Assigned task:
Could you continue the opinion column on school violence from the point where it stops?

2018 | Week of March 12 | #1246
Violence in our schools. It’s on everyone’s mind these days—and rightly so. What’s happening in our schools much too frequently is horrific. In reaction, there’s as many ideas on what we need to do as there are people talking about the problem.
In my opinion, most ideas being bandied about are band aids. They are just attempts at stopping or controlling the symptom rather than curing or at least addressing the root cause. Whether teachers and staff members are allowed to carry guns is sadly a discussion we probably have to have, at least school district by school district. More law enforcement and more safety measures in schools will undoubtedly be part of the generic answer. But again, these are not getting at the core of the problem.
One of the best responses to the question of what can government do regarding school violence and student safety has come from one of Wisconsin’s own members of Congress. I caught Republican Congressman Sean Duffy being interviewed last week. When asked this question, he wisely said, in addition to noting that Congress will be looking to give schools more money to protect themselves, that as a society we need to recognize we’ve had guns in our homes and communities since the founding. Congressman Duffy asks, “What’s happened in the last 25 years that’s causing kids to pick up these guns and shoot people at school?” He went on to mention that we have more fatherless homes in America, which is especially hard for young boys to deal with, adding that we have taken faith and morality out of the public square.

Records shown:
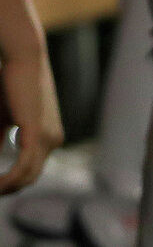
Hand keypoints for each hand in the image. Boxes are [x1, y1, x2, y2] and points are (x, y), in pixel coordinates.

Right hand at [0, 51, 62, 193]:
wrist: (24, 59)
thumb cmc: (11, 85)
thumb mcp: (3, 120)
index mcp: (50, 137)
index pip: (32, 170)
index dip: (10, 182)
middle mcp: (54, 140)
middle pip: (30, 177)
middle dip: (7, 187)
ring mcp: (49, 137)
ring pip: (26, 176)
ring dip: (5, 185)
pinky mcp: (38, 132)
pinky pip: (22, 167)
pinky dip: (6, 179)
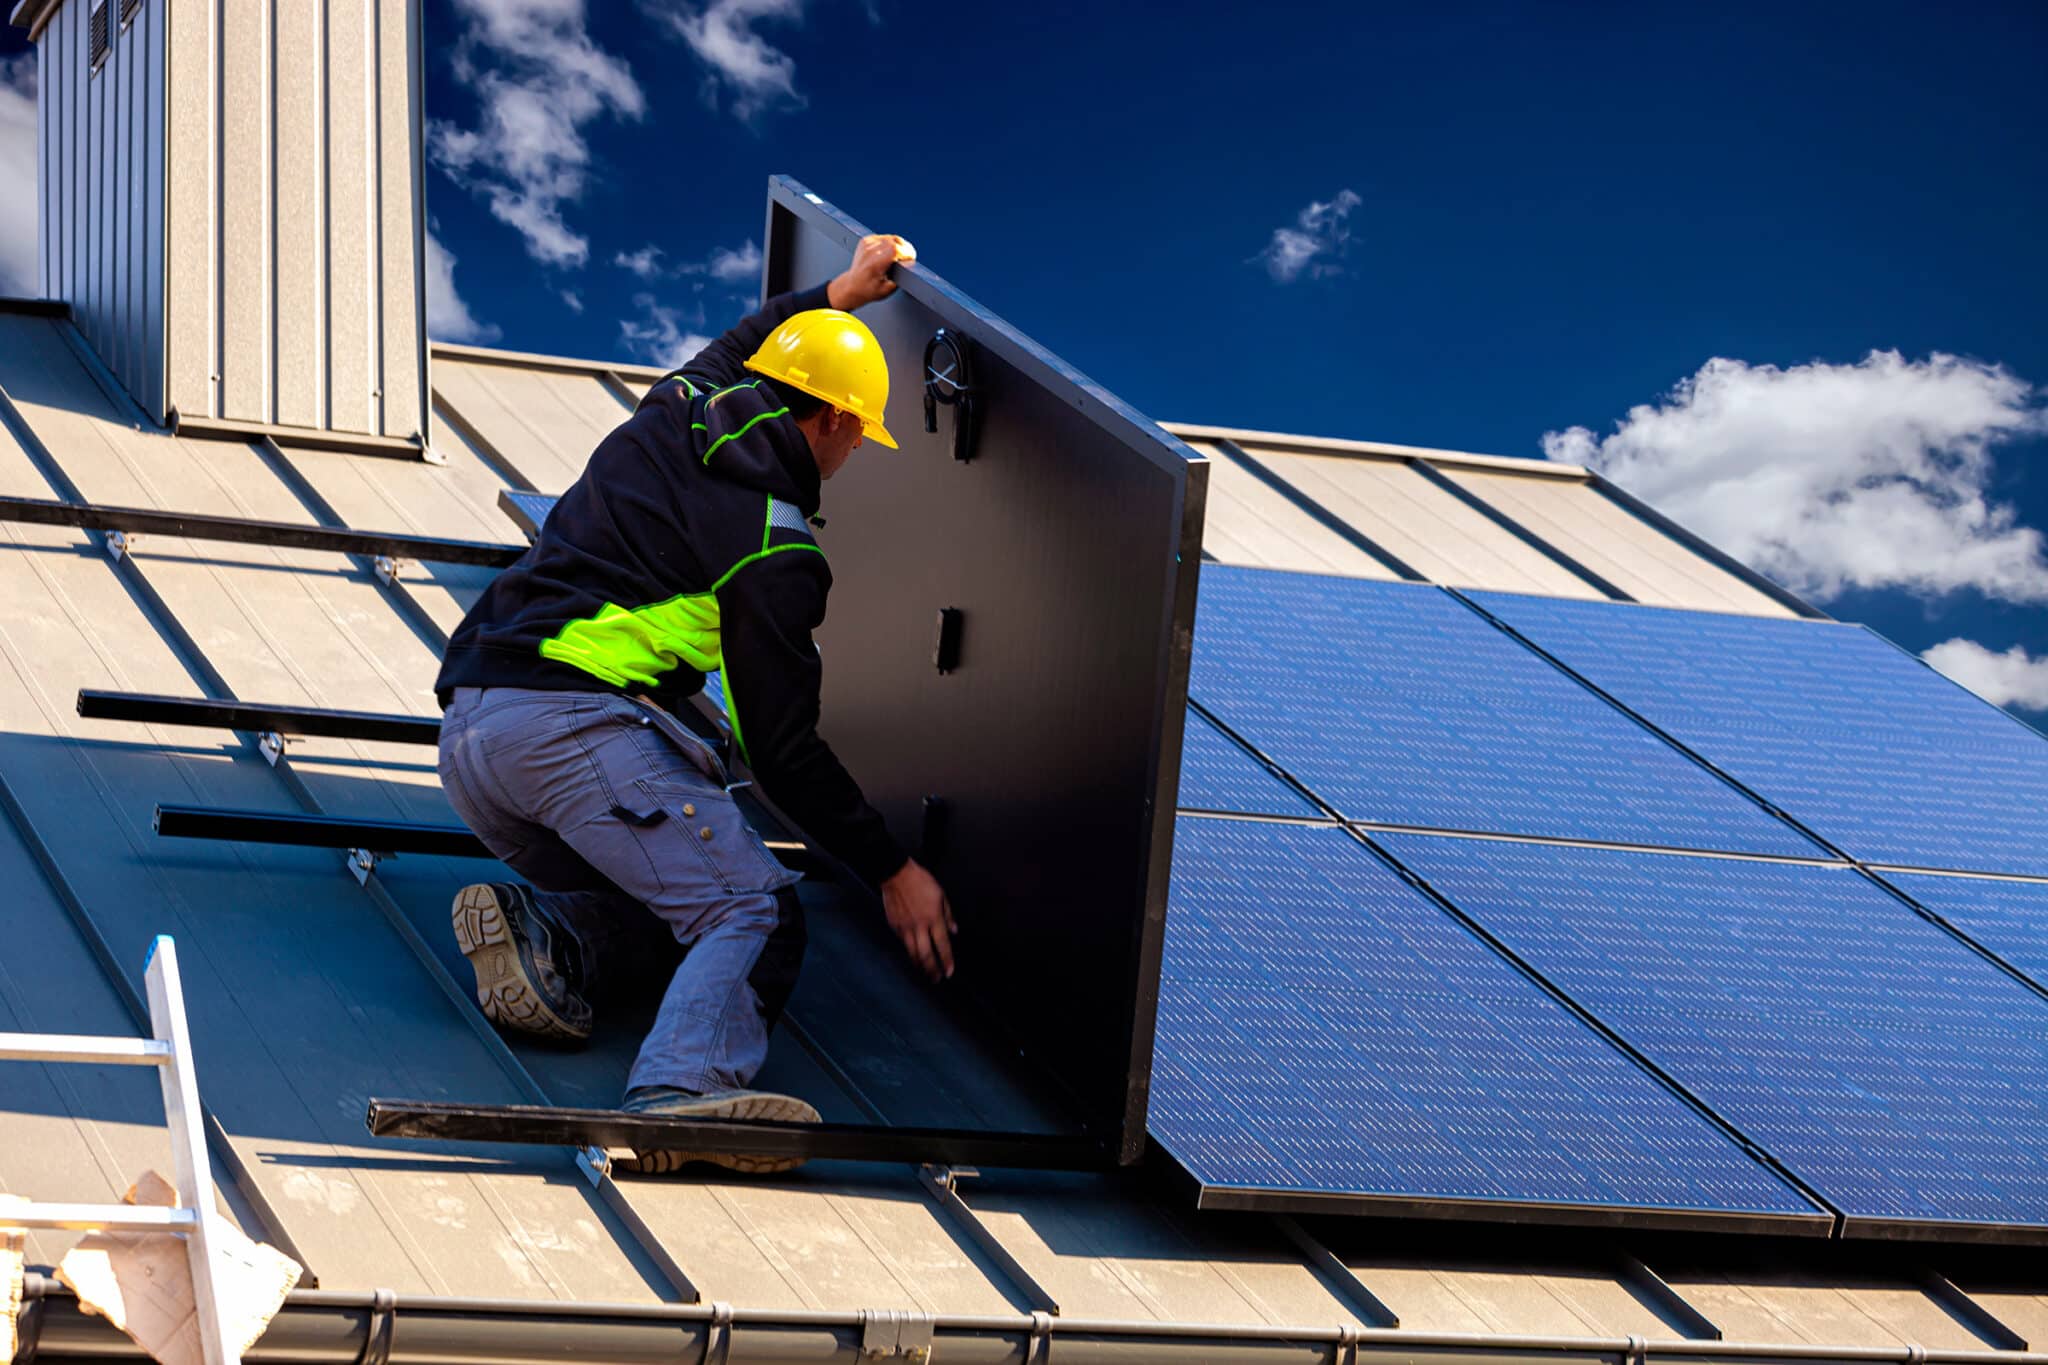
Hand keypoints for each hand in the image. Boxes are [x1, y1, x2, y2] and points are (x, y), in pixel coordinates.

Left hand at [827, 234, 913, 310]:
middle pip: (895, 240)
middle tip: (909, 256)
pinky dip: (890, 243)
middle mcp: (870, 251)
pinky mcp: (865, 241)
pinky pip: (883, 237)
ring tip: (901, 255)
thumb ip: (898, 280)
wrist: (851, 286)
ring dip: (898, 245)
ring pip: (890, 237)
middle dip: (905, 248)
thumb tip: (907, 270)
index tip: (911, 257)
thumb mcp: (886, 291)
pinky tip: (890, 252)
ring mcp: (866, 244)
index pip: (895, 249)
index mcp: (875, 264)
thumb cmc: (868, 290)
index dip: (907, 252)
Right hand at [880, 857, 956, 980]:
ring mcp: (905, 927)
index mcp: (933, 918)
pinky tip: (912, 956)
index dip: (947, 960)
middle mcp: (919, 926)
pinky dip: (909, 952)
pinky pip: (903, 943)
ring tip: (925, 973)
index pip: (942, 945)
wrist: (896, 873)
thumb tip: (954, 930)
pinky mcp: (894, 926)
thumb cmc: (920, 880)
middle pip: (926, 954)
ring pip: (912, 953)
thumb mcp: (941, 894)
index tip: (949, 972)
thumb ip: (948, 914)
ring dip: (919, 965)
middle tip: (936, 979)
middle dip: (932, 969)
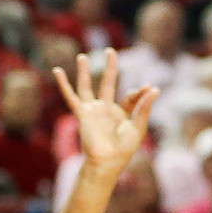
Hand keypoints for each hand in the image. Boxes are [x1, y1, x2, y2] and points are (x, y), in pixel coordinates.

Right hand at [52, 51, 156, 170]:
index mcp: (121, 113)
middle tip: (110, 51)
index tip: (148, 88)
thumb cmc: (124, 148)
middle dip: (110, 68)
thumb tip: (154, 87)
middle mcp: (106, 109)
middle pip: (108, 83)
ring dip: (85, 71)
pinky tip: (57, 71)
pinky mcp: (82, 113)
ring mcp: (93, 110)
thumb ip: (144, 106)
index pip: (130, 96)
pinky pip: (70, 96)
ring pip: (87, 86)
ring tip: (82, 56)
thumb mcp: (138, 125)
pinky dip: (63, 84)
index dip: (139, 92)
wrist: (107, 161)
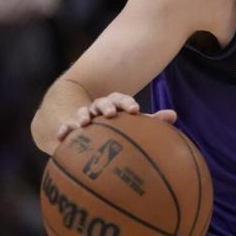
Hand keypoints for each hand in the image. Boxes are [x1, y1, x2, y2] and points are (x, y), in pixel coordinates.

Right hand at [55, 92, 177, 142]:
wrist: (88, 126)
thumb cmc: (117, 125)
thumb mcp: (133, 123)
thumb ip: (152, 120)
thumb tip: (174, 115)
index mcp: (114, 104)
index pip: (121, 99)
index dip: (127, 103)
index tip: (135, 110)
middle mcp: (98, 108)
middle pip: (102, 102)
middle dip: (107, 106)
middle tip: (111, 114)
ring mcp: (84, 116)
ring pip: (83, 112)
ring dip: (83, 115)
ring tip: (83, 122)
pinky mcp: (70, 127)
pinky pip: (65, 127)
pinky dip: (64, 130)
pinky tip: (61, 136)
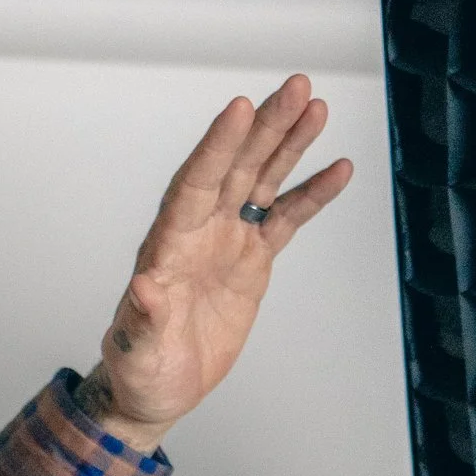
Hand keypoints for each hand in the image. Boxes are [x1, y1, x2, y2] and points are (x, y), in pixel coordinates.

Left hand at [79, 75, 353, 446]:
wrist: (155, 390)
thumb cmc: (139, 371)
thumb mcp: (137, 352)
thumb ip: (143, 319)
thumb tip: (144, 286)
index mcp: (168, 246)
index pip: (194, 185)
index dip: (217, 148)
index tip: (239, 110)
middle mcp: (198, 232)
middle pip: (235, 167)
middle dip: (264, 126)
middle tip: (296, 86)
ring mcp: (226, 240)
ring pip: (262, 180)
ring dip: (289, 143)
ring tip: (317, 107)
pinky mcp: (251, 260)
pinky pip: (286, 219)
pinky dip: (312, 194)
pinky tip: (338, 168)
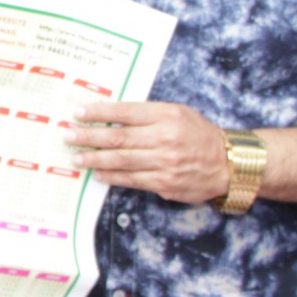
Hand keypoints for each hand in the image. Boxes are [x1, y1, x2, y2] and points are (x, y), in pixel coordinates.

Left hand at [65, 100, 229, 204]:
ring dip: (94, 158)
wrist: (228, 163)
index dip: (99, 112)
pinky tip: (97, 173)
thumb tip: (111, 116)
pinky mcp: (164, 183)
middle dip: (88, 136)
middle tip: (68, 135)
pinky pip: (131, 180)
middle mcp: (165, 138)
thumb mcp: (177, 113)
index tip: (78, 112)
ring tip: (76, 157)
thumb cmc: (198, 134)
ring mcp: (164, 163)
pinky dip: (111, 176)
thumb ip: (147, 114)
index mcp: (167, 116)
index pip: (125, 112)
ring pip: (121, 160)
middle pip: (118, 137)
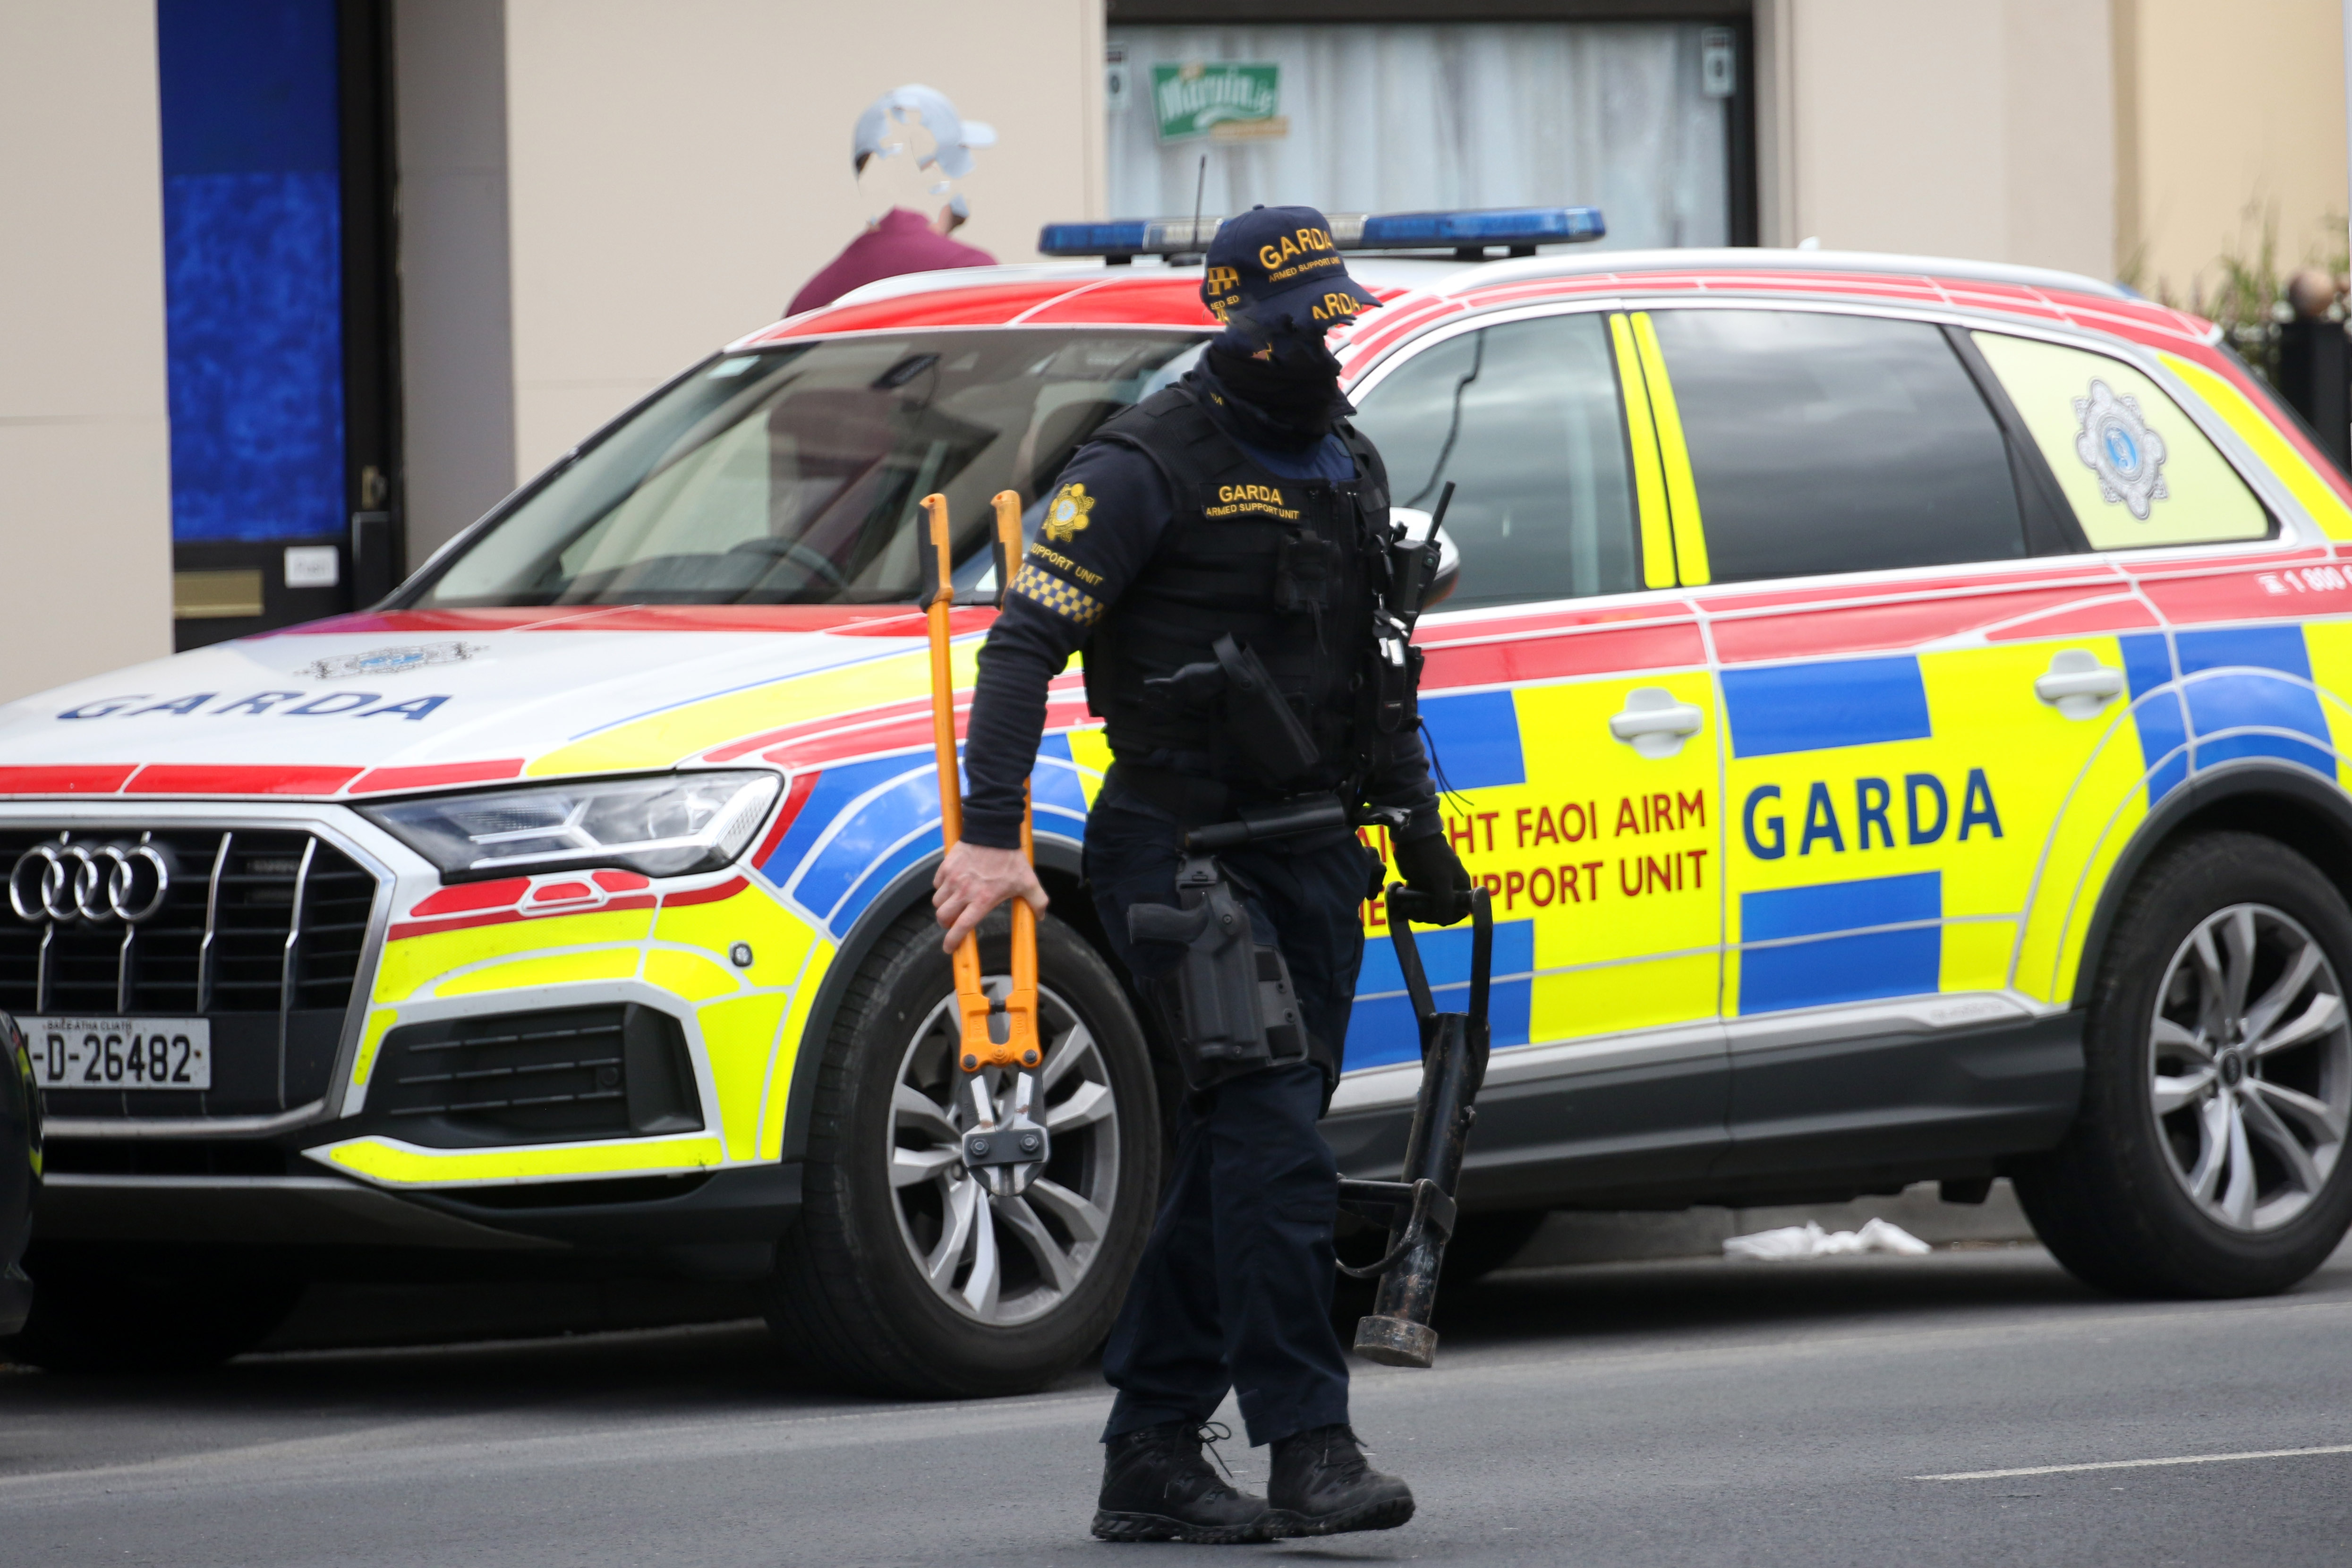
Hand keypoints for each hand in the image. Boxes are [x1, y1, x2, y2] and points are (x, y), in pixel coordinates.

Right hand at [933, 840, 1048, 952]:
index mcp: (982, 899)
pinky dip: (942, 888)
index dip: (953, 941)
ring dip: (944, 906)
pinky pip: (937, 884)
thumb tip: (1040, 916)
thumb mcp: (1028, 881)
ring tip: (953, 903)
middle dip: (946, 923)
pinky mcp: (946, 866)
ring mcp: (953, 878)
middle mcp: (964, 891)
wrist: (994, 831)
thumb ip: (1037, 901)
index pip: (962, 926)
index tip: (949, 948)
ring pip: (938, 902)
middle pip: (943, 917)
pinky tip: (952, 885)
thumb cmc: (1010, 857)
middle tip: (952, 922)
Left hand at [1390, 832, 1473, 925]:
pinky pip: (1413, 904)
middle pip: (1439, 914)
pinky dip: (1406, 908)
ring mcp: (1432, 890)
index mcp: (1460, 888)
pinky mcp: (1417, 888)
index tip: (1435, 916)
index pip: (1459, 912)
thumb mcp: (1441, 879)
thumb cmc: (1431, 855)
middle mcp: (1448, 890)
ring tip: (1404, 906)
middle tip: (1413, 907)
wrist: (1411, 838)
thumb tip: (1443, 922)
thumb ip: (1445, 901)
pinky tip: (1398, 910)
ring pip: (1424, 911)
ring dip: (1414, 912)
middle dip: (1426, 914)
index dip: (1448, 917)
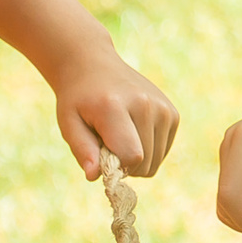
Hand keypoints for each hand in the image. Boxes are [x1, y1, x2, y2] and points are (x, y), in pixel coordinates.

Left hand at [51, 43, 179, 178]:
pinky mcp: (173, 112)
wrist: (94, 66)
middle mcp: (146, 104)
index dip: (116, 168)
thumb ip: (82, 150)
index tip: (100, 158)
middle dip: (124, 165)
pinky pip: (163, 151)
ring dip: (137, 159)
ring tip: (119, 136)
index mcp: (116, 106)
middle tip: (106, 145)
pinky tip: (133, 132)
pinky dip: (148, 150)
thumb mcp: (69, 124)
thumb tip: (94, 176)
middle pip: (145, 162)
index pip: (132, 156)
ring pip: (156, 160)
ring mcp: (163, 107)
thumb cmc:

Answer below:
I think Congressman Duffy is the closest of any I have heard at getting to the root of the problem. It’s striking that this father of 8 mentions fatherlessness. Anyone who is willing to look honestly at the data knows, fatherlessness is reaching nearly epidemic levels in our country. And it’s not just “out there” in some general sense. It’s right at home here in The Badger State. Statewide, right at 40% of babies right now are born to single moms. In Milwaukee, the number skyrockets to over 80%. African-American numbers are absolutely tragic with 86% of these babies born to single moms.
Research shows us what happens when children are without a father. Bluntly, they suffer from a host of issues, including being much more likely to experience poverty, drug and alcohol abuse, physical and emotional problems, involvement in crime, educational issues, and early sexual activity. Boys especially need the discipline and structure that typically comes with having a dad in the home. They need a role model who consistently shows them how a real man handles life, in every aspect, including how to deal with anger, disappointment, relationship problems, and conflict in general. An involved dad thwarts many a problem in his children’s lives.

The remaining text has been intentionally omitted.